- [Exercise] Reproduce word for word the part of the passage on Outbound's funding troubles that opens with the words containing "Unfortunately, Outbound was" and closes with "only so far.".
═════ Supplied text ═════
Unfortunately, Outbound was not that kind of company in the summer of 2025. The company had raised $1.3 million dollars in total investment — including $500,000 from Blue Collective, a matching amount from Antler, and the remainder from smaller private investors. But even $1.3 million goes only so far.
“By pivoting away from the big aircraft, we lost the interest of some of the initial investors who were really wanting to do big moonshot projects,” Armenta said. “And then the investors who wanted to invest in military drones wanted to see a lot more traction than we had.”
Outbound CEO Ian Lee told GeekWire that the company faced a “chicken-and-egg” problem.
“We got stuck with DoD customers who were saying, ‘Hey, this is amazing. We want to see it demoed. And then we can write a contract, and contract equals dollars,'” Lee recalled. “So, then we turned around and went to the investment community and said, ‘They want to see a demo, and we need to raise [money] to do that.’ It’s kind of a ‘we need money to go make money’ situation, and we were too far along to raise that young money, if you want to call it that.”
Armenta said the timing was bad for a shift in strategy. “You know, there’s a version of this where if we had decided early on, ‘Hey, we’re going to build a military drone first and put all of our effort into that’ … I think we would have been able to sell it without a problem in the time frame that we had,” he said. “But we didn’t really decide that until midway through.”
Ironically, at the same time Outbound Aerospace was running on empty, the buzz surrounding the venture was revving up.
“That post was leading into several discussions with investors to go do the DoD work that we needed to do,” Lee said this week. “We had half of our round secured at that point, we were talking to a number of other players, and we had the DoD product ready. … At that point, I was expecting investment to come on pretty quickly and [we could] start talking about that publicly. It never came through.”
═════ Data extracts ═════
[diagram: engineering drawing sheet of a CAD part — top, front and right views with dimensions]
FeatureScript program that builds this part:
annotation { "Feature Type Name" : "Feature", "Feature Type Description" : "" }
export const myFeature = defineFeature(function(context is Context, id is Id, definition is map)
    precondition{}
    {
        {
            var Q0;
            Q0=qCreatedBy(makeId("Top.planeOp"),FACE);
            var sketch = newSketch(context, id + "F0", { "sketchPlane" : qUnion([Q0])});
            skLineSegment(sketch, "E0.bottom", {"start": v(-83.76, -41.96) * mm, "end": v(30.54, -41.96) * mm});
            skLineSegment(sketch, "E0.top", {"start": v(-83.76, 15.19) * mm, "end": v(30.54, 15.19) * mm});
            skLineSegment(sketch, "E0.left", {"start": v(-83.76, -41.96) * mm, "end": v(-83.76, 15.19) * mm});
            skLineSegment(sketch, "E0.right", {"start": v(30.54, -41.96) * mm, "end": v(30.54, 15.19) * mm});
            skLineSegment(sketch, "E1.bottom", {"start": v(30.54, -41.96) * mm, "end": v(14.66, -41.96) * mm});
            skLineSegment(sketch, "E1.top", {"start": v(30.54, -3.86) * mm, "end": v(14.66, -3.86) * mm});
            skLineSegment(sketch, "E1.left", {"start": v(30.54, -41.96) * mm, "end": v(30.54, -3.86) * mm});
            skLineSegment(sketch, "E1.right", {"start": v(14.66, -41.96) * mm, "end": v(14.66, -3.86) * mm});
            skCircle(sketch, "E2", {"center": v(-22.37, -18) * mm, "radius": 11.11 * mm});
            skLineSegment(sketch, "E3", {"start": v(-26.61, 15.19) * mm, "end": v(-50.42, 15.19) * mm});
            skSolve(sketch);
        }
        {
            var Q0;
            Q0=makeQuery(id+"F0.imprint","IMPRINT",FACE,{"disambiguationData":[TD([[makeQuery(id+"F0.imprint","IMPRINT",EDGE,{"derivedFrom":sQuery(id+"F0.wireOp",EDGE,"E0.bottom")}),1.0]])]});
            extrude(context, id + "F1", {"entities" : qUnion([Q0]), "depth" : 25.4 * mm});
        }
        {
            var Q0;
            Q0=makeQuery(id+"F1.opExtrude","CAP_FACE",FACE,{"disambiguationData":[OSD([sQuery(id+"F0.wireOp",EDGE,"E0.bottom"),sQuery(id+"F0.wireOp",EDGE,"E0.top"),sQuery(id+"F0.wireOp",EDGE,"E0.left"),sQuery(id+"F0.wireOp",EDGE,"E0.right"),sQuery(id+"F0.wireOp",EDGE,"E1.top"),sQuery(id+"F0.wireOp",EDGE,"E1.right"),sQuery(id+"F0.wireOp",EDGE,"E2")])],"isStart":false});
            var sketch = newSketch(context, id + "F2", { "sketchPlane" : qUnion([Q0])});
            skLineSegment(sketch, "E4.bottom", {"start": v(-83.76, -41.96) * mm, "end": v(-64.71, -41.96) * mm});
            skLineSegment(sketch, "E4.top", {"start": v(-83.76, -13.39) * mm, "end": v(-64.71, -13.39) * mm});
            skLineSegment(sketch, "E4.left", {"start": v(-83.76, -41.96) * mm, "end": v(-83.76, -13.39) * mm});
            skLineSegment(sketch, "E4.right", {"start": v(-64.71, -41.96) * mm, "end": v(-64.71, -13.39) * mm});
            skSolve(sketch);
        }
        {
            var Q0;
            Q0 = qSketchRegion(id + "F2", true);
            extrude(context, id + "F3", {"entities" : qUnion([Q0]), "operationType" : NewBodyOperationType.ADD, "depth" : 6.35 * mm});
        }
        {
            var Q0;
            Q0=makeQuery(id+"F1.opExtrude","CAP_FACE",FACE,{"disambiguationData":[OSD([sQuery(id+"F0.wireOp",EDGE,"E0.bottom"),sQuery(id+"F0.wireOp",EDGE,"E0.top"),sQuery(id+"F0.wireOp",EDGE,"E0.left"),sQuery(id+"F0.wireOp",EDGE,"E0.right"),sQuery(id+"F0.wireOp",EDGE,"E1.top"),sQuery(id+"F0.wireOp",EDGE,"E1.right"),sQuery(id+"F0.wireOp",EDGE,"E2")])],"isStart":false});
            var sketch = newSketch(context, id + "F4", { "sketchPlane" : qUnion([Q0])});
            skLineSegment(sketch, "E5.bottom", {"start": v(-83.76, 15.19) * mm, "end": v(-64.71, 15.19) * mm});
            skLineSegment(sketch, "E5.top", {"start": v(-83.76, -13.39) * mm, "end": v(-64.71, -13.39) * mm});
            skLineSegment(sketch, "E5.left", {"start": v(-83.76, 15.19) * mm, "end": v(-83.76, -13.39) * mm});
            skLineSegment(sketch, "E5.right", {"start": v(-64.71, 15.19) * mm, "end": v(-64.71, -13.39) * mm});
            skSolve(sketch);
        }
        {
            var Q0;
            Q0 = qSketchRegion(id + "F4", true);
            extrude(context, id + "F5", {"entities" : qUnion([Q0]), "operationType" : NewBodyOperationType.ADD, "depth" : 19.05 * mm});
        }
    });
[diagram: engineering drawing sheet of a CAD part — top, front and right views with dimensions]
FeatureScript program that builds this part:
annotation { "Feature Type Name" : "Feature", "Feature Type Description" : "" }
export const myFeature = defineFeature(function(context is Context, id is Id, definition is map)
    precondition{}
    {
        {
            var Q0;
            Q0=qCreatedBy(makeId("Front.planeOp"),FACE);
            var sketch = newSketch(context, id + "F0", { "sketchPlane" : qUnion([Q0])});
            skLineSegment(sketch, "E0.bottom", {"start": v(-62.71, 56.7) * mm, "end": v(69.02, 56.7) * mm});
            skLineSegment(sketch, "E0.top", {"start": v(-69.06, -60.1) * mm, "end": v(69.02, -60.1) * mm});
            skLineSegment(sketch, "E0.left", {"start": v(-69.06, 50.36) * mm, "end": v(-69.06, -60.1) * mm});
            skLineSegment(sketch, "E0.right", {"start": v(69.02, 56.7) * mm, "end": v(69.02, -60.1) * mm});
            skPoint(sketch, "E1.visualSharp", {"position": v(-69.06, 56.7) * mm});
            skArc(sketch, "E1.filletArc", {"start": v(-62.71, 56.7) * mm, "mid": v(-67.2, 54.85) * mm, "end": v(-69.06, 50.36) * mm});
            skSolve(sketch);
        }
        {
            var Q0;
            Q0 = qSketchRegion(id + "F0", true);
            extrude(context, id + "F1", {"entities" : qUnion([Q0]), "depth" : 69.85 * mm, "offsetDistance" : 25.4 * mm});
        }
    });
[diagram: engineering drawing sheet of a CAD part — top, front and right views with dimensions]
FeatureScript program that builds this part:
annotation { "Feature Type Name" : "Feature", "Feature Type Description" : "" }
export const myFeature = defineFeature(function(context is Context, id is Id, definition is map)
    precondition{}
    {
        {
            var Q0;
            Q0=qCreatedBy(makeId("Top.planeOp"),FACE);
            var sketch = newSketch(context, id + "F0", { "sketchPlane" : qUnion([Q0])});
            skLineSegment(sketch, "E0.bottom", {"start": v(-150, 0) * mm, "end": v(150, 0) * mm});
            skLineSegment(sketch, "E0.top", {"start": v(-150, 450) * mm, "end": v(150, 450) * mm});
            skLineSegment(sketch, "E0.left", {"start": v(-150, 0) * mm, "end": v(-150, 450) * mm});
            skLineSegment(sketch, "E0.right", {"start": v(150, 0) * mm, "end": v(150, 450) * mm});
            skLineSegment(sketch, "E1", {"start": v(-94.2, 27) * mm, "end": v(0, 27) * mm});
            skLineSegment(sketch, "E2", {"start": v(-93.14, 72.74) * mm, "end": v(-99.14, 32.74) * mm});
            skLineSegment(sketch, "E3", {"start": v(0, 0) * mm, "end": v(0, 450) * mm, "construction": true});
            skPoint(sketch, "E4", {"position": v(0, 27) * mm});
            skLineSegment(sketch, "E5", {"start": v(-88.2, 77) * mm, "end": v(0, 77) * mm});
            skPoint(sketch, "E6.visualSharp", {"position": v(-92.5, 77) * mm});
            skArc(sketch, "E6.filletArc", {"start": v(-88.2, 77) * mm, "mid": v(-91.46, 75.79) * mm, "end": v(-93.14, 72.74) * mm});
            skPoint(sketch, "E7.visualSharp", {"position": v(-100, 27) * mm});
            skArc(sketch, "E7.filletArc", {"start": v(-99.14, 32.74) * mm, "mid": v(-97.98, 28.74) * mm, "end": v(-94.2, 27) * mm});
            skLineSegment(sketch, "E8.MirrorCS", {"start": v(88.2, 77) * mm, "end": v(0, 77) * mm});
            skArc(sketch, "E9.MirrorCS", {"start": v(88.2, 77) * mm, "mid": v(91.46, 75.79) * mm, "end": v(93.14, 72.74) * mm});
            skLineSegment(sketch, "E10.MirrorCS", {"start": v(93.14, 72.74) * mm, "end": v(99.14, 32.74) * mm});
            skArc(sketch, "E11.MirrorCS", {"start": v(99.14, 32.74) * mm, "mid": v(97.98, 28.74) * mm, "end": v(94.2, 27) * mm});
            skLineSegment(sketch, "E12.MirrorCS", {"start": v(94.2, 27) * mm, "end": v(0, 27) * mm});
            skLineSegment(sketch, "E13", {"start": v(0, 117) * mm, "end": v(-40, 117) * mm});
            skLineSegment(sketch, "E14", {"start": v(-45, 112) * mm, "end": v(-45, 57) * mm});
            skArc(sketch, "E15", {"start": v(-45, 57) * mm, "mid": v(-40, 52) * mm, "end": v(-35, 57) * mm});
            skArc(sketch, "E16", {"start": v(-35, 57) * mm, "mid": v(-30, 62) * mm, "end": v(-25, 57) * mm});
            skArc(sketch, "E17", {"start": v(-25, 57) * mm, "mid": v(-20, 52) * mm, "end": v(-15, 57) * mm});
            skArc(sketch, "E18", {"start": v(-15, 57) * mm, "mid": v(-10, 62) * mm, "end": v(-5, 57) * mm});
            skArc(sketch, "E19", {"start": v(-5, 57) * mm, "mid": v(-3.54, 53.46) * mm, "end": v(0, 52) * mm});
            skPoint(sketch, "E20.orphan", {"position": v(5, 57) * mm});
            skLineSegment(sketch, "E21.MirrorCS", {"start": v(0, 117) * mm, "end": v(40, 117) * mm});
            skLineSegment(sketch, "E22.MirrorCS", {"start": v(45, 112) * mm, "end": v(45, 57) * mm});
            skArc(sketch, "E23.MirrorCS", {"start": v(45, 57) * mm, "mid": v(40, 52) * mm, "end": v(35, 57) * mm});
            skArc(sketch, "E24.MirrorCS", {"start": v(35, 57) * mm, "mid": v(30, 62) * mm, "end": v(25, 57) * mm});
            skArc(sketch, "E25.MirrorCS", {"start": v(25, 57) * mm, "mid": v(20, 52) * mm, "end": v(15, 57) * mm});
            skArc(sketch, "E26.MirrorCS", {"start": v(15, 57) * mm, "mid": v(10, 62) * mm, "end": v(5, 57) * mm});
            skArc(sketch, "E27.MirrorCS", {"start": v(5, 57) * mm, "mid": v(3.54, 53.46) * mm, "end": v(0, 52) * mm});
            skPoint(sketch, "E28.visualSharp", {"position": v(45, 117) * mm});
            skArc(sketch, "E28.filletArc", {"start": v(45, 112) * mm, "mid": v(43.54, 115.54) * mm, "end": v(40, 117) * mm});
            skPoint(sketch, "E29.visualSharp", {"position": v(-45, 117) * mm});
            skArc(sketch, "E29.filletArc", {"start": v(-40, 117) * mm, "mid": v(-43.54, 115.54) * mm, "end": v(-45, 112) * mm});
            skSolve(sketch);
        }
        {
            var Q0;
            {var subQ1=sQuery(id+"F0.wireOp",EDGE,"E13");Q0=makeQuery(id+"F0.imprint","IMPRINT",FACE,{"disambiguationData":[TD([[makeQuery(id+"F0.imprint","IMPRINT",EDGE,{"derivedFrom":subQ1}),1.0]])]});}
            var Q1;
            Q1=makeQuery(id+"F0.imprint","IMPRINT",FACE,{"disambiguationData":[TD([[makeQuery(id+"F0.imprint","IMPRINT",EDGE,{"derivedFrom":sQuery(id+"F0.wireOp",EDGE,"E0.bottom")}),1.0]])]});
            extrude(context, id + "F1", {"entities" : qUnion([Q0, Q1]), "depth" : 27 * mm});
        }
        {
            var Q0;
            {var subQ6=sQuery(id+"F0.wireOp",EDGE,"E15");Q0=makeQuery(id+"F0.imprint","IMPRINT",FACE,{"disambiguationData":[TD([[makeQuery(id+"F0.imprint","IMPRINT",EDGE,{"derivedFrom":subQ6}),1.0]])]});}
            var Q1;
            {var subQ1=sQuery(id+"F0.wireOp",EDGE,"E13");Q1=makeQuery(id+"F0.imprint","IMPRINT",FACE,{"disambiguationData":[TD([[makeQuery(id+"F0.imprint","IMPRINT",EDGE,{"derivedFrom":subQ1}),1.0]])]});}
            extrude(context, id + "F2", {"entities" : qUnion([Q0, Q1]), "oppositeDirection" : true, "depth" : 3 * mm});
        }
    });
═════
- [Finished task]
Unfortunately, Outbound was not that kind of company in the summer of 2025. The company had raised $1.3 million dollars in total investment — including $500,000 from Blue Collective, a matching amount from Antler, and the remainder from smaller private investors. But even $1.3 million goes only so far.